# Compare the estimate including different number of PCs

In [1]:
%load_ext lab_black

import pandas as pd
import numpy as np
import glob
import os
import admix
from scipy.interpolate import CubicSpline
from tqdm import tqdm
import admix_genet_cor

In [2]:
trait_list = [
    f.split("/")[-1].split(".")[0]
    for f in glob.glob(os.path.join("out/pheno", "*.tsv"))
]

In [3]:
dict_loglik = {trait: dict() for trait in trait_list}
rho_list = np.linspace(0, 1, 21)
xs = np.linspace(0, 1, 1001)

for grm_prefix in ["imputed.mafukb.005"]:
    for trait in tqdm(trait_list):
        est_dir = f"out/gcta-estimate/{trait}-{grm_prefix}"
        try:
            loglik_list = [
                admix.tools.gcta.read_reml(
                    os.path.join(est_dir, f"rho{int(rho * 100)}")
                )["loglik"]
                for rho in rho_list
            ]
            cs = CubicSpline(rho_list, loglik_list)
            ll = cs(xs)
            dict_loglik[trait][grm_prefix] = ll
        except ValueError as err:
            print(trait, err)

100%|██████████| 72/72 [00:08<00:00,  8.59it/s]


In [4]:
trait_list = [t.split("-")[0] for t in trait_list]

In [5]:
for covar in ["page1pc", "page10pc", "sample10pc"]:
    meta_ll = 0
    for trait in trait_list:
        meta_ll += dict_loglik[trait + "-" + covar]["imputed.mafukb.005"]
    print(covar, meta_ll.argmax() / 1000, admix_genet_cor.hdi(xs, meta_ll))

page1pc 0.944 (0.924, 0.963)
page10pc 0.938 (0.918, 0.9580000000000001)
sample10pc 0.929 (0.907, 0.9490000000000001)

# INSTRUCTION
Repeat everything in the notebook on comparing estimates across different numbers of PCs, from "xs = np.linspace(0, 1, 1001)" down to "ll = cs(xs)". The rows after this are separate material with no connection to the notebook.

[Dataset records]
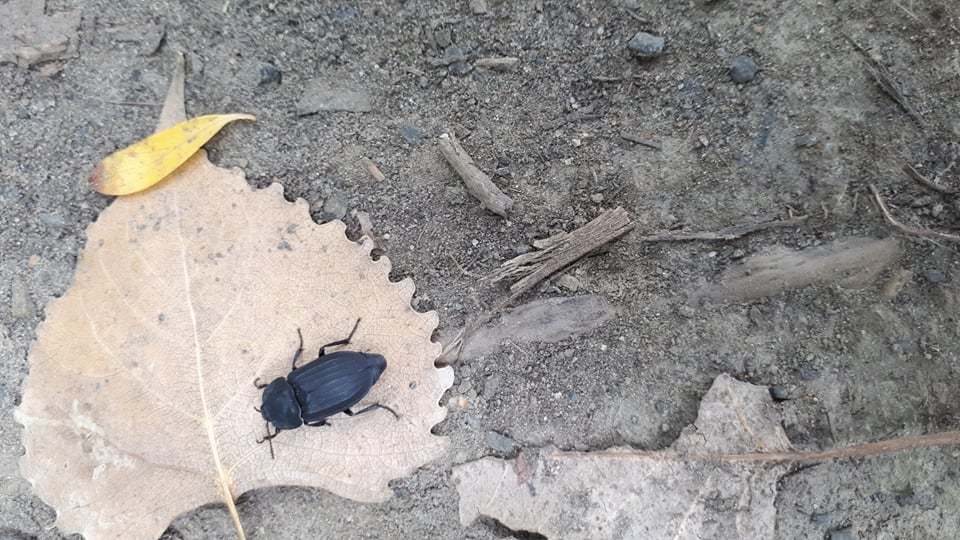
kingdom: Animalia
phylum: Arthropoda
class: Insecta
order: Coleoptera
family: Staphylinidae
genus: Silpha
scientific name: Silpha tristis
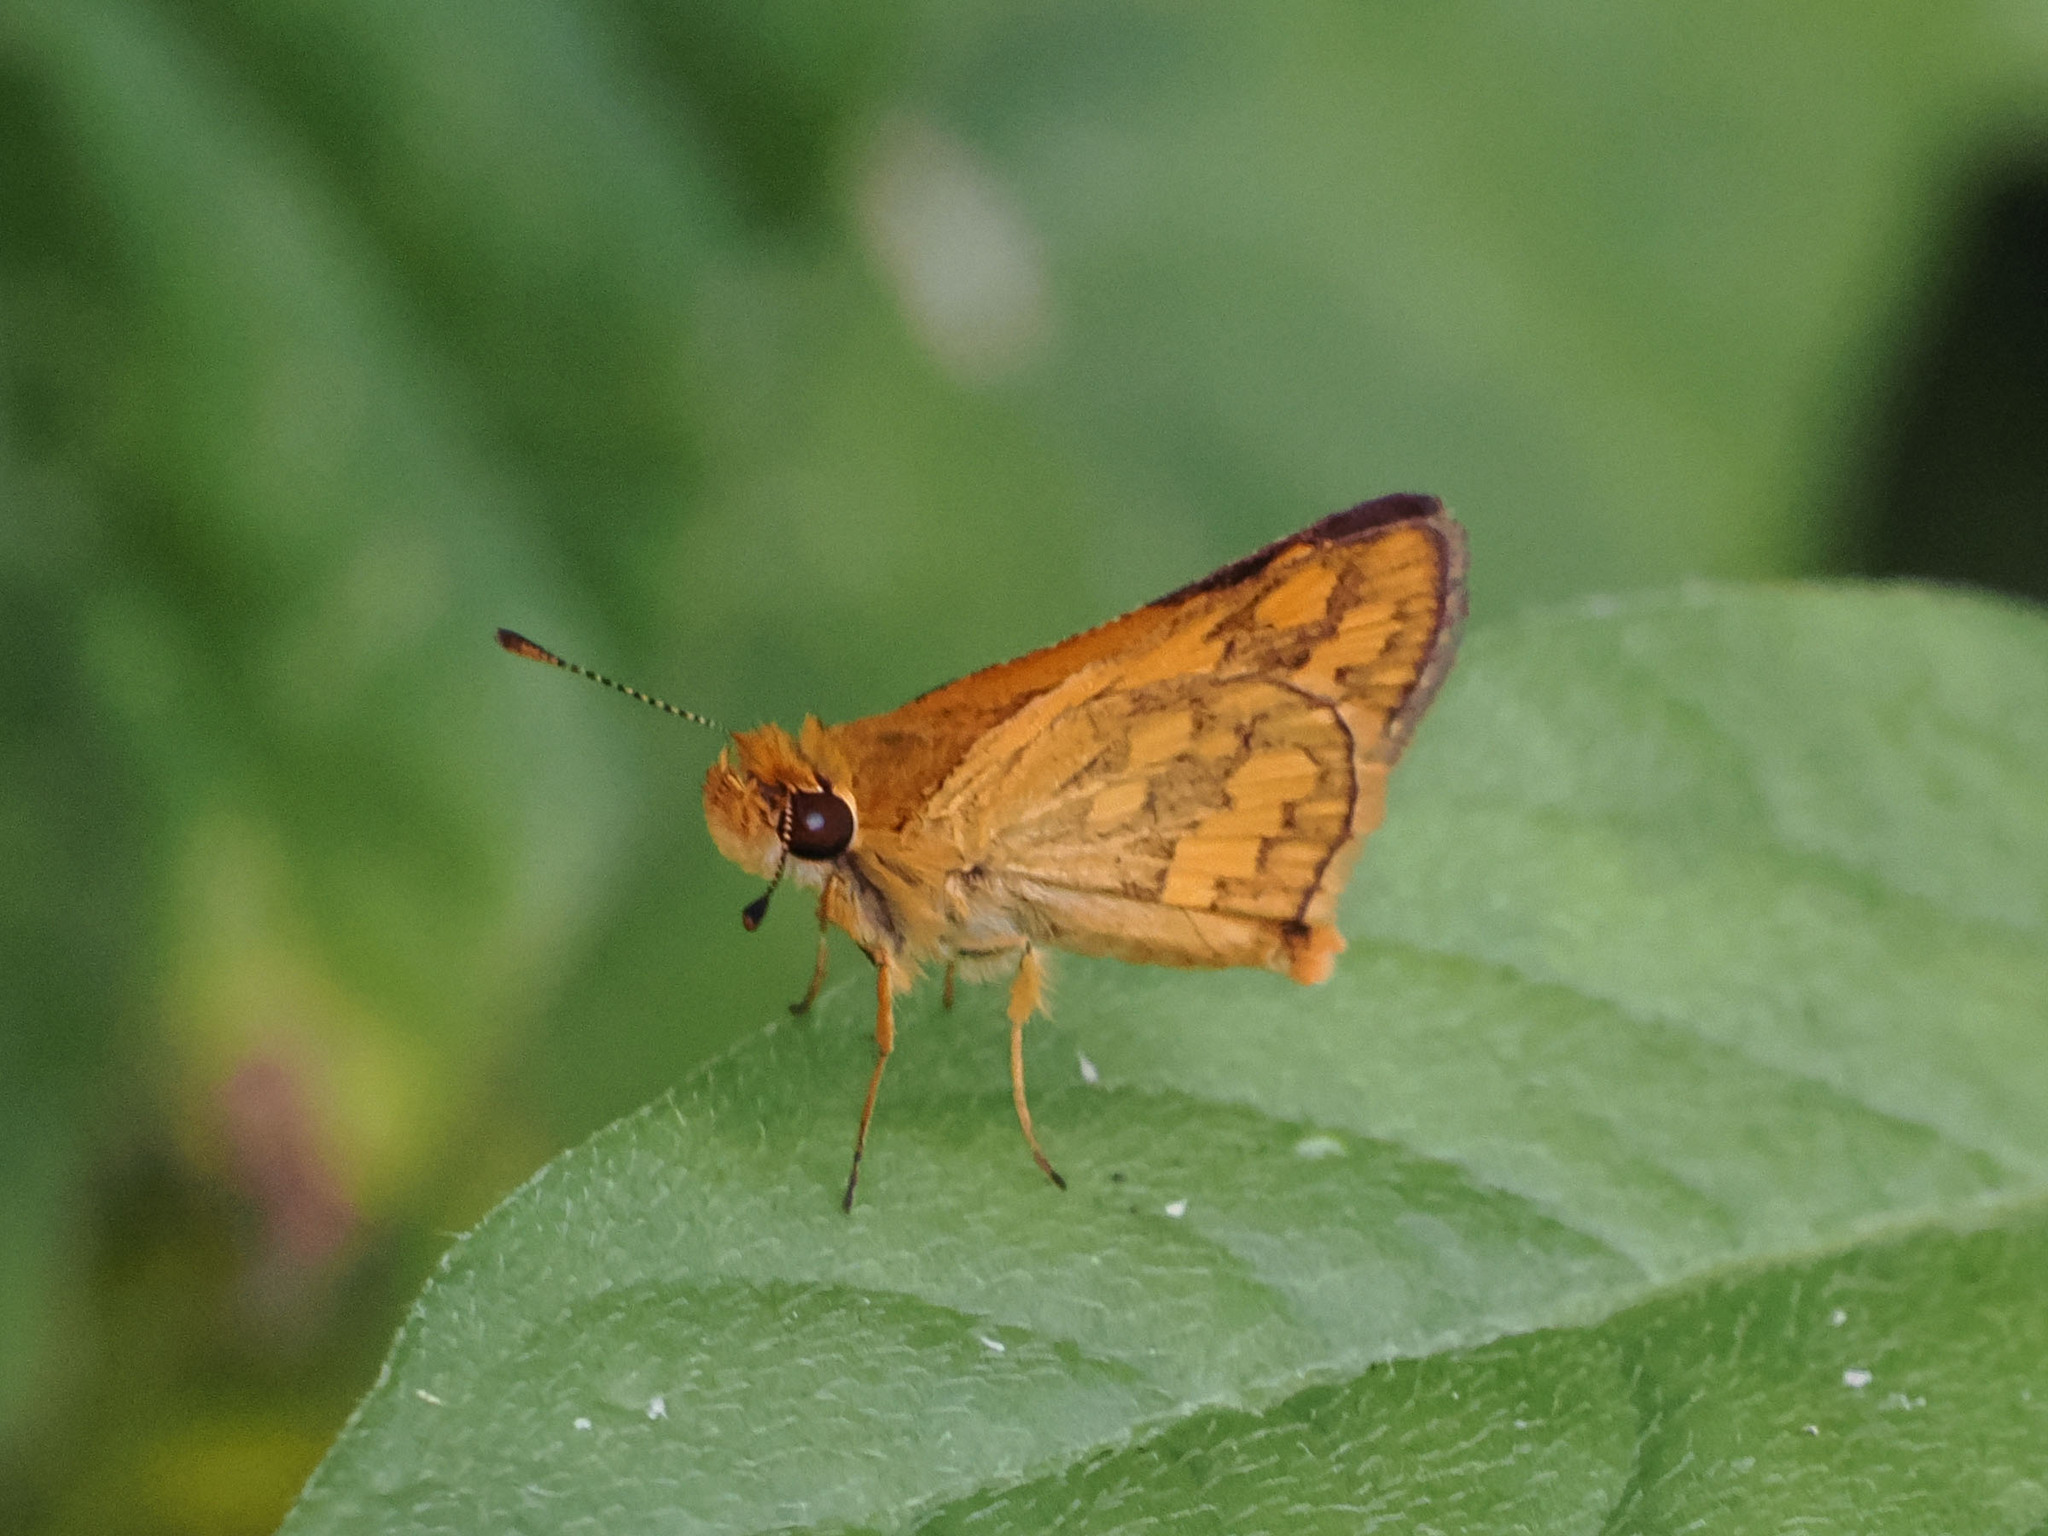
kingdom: Animalia
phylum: Arthropoda
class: Insecta
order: Lepidoptera
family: Hesperiidae
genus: Taractrocera
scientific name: Taractrocera
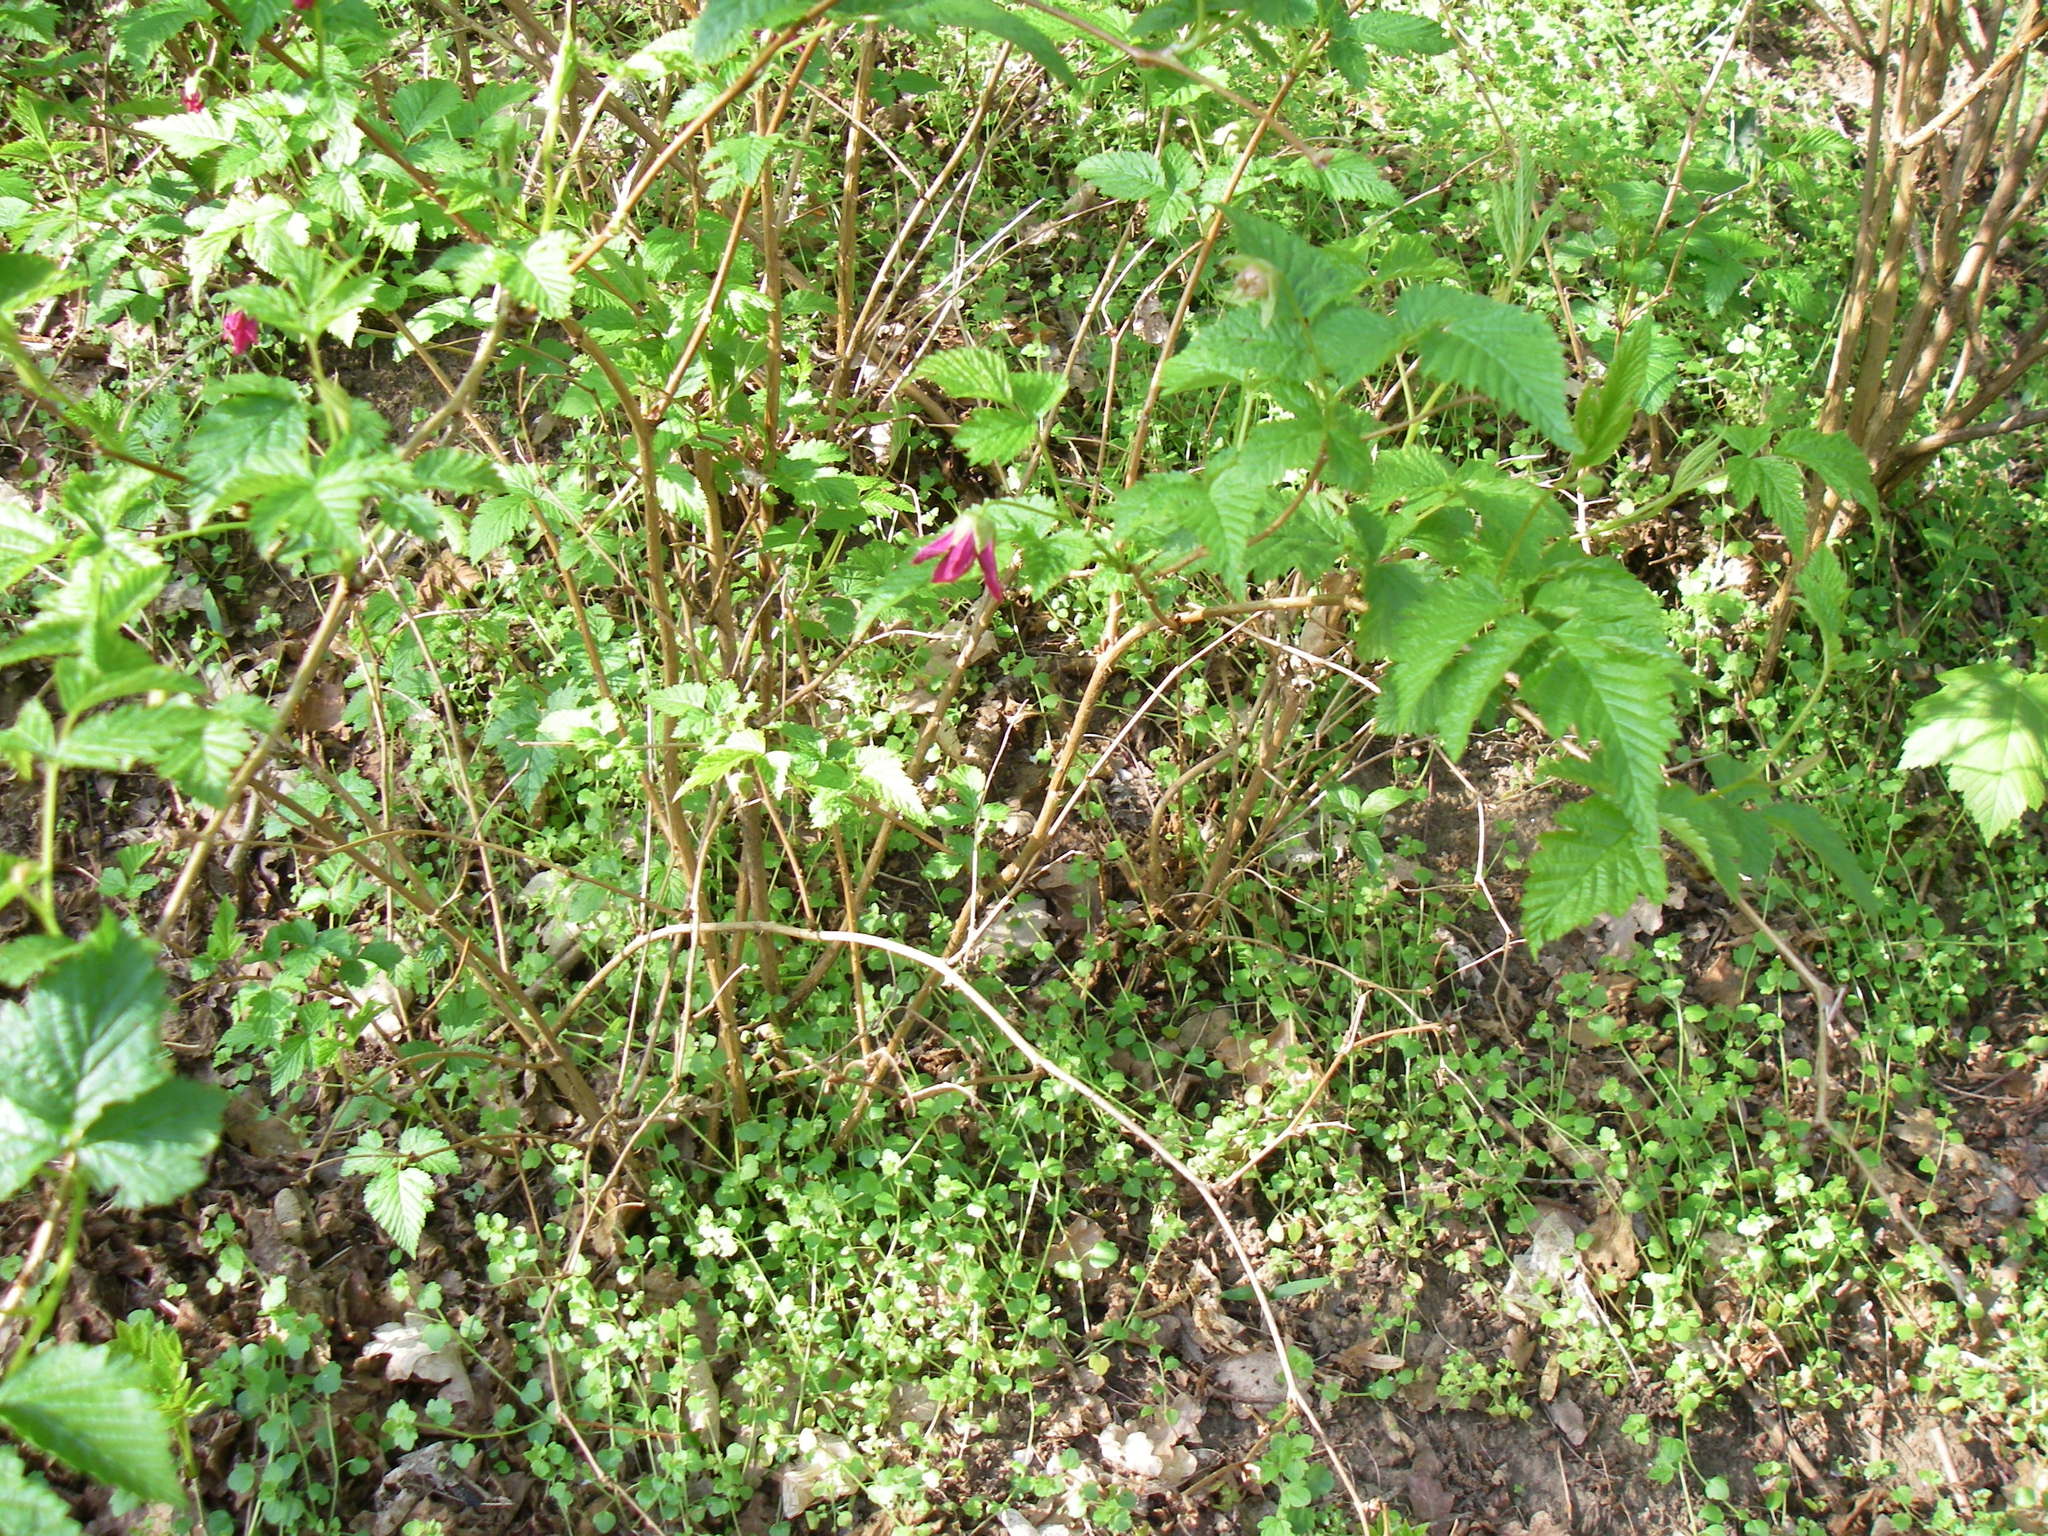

# RESULT BELOW
xs = np.linspace(0, 1, 1001)

for grm_prefix in ["imputed.mafukb.005"]:
    for trait in tqdm(trait_list):
        est_dir = f"out/gcta-estimate/{trait}-{grm_prefix}"
        try:
            loglik_list = [
                admix.tools.gcta.read_reml(
                    os.path.join(est_dir, f"rho{int(rho * 100)}")
                )["loglik"]
                for rho in rho_list
            ]
            cs = CubicSpline(rho_list, loglik_list)
            ll = cs(xs)